Не понимаю, как ему это удавалось, но если он знал, что я сижу на кухне, то писал справа налево на взмокшем стекле: "Sebastian". Я улыбался.

            День Рождения папы был в самом начале апреля. Отсырелые улицы наполнялись забытыми за зиму запахами, а стены домов облипали шёлковым солнцем. Две недели на альбомных листах мы с Бетти рисовали африканский орнамент для  папиной мандолины. Сначала мы хотели подарить ему новую, но, скопив за два месяца всего 15 долларов, решили просто купить ему струны и сделать рисунок на корпусе. Красные, фиолетовые и зелёные треугольники замыкались в круг, пропуская между собой коричневый зигзаг. В вечер накануне праздника Элизабетт дорисовывала последние три фигуры на глянцевом дереве. Я пришел домой поздно и только перед сном с ужасом вспомнил, что так и не купил струны. Вот уже целую неделю я говорил себе: "Успею. Пока ещё можно поиграть, да и вроде Джек говорил, якобы у него оставался новый комплект английских. Надо будет спросить ".

            Лавка Эльвуса "Accomplished musician" та, что была через мост, открывалась в 9 утра. Я завел будильник на 7.50, решив прийти к самому открытию.

            Ссохшаяся подошва моих ботинок деревянной дробью мерила мостовую. Бежал я уже чисто механически, и потому имел возможность с любопытством смотреть, как на набережной хозяева лавок вытаскивают вывески; кондитер раскрасневшимися руками выкладывает на витрину шершавый хлеб; я смотрел, как лодочники отшвартовывали свои судна; как утро солнечным взглядом луча-прожектора окидывало город.

            С Эльвусом я встретился у дверей его лавки, потертыми от времени ключами он мучительно открывал замок. Щелчок. Беззвучно и тяжело опустилось толстое дерево прилавка. Я выскреб из чёрного кошелька на керамическую тарелку разнокалиберную мелочь и получил заветный свёрток. Руки мои пахли железом.

            Время позволяло мне прогулочный шаг и, казалось, шло где-то рядом. Я свесился через Лангойский мост, просунул ногу между каменных стоек: смотрел на свой пыльный башмак на фоне искрящей реки и представлял, как я иду по воде. Всё глубже уходя в просторы моей фантазии, я уже дрожал внутри от удовольствия, задрав ногу выше и переступая на небо, как вдруг меня встряхнуло. Ударившись коленом, я упал на пузо каменного моста. Он вибрировал. Пятицентовая монета, звеня о брусчатку, двигалась к краю моста - "дзынь" - сорвалась. Её всплеска я не услышал - на город накатывалась оглушающая тишина, а может это был равномерный возрастающий шум+

            На набережной упал дом. Упал. Дом упал.
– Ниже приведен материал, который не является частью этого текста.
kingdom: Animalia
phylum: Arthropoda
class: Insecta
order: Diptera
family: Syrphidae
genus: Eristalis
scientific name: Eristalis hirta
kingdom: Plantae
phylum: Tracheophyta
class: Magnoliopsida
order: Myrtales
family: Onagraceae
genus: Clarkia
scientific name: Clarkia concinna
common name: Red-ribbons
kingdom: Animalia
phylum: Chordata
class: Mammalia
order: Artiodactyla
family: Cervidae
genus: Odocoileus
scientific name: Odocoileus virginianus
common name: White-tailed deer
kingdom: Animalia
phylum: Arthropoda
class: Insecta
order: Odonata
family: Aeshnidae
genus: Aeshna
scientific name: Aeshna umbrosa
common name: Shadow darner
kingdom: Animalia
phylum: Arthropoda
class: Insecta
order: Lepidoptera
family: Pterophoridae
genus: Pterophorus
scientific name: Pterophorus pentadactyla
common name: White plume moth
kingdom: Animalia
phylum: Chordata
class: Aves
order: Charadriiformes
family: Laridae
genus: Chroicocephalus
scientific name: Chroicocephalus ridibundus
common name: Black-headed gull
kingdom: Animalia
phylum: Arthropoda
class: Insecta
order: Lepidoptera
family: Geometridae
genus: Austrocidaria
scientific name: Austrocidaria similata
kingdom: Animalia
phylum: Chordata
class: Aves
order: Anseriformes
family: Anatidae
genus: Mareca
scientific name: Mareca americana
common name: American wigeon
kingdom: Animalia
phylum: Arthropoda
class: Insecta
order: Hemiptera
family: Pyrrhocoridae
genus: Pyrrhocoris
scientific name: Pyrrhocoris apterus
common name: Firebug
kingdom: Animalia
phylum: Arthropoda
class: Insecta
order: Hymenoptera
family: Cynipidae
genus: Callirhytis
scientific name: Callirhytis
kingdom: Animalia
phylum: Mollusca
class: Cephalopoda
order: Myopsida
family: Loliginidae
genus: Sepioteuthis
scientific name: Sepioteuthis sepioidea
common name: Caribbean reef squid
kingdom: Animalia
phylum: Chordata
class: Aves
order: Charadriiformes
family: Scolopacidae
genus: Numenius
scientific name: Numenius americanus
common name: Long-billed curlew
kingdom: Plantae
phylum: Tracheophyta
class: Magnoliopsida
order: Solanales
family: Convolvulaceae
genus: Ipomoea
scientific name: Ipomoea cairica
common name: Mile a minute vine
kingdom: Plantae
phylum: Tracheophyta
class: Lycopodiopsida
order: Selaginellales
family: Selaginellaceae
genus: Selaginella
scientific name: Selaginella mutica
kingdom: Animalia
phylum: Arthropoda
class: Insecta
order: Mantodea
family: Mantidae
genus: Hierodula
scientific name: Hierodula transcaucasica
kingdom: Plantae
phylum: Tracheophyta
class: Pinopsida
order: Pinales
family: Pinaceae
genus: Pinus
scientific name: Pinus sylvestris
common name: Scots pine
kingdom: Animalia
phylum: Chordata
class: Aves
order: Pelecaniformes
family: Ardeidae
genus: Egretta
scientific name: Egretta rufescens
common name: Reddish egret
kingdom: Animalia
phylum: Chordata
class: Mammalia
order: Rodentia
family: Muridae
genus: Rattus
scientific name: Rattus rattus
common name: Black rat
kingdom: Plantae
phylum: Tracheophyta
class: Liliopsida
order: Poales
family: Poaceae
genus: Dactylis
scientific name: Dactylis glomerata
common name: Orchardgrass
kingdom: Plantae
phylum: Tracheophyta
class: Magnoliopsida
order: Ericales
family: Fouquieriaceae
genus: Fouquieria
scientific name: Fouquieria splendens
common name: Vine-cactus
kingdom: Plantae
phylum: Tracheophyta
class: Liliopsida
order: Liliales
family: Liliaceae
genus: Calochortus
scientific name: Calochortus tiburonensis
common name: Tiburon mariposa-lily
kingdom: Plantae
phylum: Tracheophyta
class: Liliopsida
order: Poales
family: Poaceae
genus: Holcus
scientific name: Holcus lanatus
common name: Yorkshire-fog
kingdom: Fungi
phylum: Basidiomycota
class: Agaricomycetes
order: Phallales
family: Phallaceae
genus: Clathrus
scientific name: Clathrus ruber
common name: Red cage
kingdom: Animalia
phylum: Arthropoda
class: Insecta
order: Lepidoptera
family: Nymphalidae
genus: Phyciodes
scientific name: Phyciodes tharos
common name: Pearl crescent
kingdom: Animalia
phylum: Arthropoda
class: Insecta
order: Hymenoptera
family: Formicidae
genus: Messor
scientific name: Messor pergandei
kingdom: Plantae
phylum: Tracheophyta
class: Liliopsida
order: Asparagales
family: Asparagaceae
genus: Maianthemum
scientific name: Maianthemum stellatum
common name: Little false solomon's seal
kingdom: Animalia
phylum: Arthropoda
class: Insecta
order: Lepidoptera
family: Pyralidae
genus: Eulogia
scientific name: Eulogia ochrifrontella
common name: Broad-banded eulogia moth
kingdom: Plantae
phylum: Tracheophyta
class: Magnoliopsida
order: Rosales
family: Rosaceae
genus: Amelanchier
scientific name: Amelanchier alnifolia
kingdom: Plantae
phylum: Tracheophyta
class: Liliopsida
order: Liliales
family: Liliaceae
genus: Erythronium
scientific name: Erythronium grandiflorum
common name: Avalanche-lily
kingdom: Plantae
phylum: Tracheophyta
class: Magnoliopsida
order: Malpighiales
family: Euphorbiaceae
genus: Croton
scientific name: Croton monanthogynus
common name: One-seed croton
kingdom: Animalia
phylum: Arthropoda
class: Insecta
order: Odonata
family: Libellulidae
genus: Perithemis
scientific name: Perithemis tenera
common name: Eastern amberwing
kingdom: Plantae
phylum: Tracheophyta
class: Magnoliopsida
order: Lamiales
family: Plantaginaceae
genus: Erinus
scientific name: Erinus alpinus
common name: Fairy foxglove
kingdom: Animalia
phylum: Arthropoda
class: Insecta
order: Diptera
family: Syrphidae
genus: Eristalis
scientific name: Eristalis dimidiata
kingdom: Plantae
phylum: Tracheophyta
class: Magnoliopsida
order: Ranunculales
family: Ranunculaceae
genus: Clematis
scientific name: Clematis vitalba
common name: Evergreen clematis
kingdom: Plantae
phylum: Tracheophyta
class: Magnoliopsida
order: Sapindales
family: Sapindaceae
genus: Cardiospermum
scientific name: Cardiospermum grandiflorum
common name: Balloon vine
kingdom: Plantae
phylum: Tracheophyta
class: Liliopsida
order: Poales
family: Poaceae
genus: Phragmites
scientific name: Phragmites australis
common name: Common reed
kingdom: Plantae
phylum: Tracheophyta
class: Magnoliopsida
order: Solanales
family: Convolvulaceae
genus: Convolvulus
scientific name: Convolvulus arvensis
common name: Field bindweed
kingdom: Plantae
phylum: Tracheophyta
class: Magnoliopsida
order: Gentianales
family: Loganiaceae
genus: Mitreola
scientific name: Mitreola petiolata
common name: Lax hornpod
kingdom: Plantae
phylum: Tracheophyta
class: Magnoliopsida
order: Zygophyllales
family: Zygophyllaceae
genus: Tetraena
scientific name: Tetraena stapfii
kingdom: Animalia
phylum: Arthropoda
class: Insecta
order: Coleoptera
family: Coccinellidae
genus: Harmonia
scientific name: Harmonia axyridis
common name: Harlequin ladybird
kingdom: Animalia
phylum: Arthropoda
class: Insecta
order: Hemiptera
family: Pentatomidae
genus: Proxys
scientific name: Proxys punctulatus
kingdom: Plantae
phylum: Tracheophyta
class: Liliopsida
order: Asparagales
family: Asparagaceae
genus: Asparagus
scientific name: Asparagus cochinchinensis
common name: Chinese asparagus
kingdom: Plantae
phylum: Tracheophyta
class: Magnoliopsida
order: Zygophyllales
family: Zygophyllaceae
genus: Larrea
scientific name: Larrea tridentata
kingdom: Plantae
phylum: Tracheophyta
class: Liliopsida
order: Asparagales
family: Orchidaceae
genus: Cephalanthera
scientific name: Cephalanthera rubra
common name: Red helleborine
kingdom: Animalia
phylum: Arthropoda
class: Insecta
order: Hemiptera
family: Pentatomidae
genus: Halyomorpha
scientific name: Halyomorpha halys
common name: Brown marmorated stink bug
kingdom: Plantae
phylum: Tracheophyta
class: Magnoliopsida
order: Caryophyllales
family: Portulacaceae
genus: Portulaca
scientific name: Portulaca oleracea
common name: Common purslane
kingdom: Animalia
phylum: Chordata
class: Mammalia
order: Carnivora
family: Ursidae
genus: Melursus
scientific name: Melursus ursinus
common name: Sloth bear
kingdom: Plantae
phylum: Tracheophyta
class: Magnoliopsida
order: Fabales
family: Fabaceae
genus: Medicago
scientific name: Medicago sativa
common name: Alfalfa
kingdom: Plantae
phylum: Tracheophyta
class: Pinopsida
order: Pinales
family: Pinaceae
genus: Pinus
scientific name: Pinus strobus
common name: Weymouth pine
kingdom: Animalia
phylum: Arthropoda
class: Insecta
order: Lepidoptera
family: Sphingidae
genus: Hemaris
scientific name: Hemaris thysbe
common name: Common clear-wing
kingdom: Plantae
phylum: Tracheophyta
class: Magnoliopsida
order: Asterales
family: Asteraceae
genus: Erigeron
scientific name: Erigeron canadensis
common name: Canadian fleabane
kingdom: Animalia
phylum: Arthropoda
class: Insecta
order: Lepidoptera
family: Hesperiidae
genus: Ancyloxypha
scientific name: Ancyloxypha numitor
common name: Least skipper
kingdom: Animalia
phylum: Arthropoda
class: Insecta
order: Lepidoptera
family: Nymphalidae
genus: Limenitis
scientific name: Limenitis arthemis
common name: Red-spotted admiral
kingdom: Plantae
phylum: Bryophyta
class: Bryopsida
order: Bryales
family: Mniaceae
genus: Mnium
            Меня трясло так, что я изо всех сил сжал в своих объятьях колонку моста и уткнулся лицом в ощетинившуюся, изогнутую спину бежевой каменной кошки. Ноги мои раскинуло как стрелки на циферблате и дрожью неравномерно передвигало их от цифры к цифре. Подняв глаза, я увидел, как рафинадными кусками посыпался в воду мост Бирроу.  Я зажмурился.

 

            В день, когда штат Огайо бился в конвульсиях от землетрясения,  там обрушились все мосты кроме одного. В день, когда штат Огайо бился в конвульсиях, Эрнесто Бегоу подарили на день рождения струны для его рыжей мандолины.

            Архитектор Фредерике Лангой был оштрафован и осужден правительством за перерасход строительного материала для моста и его несоответствие техническим стандартам.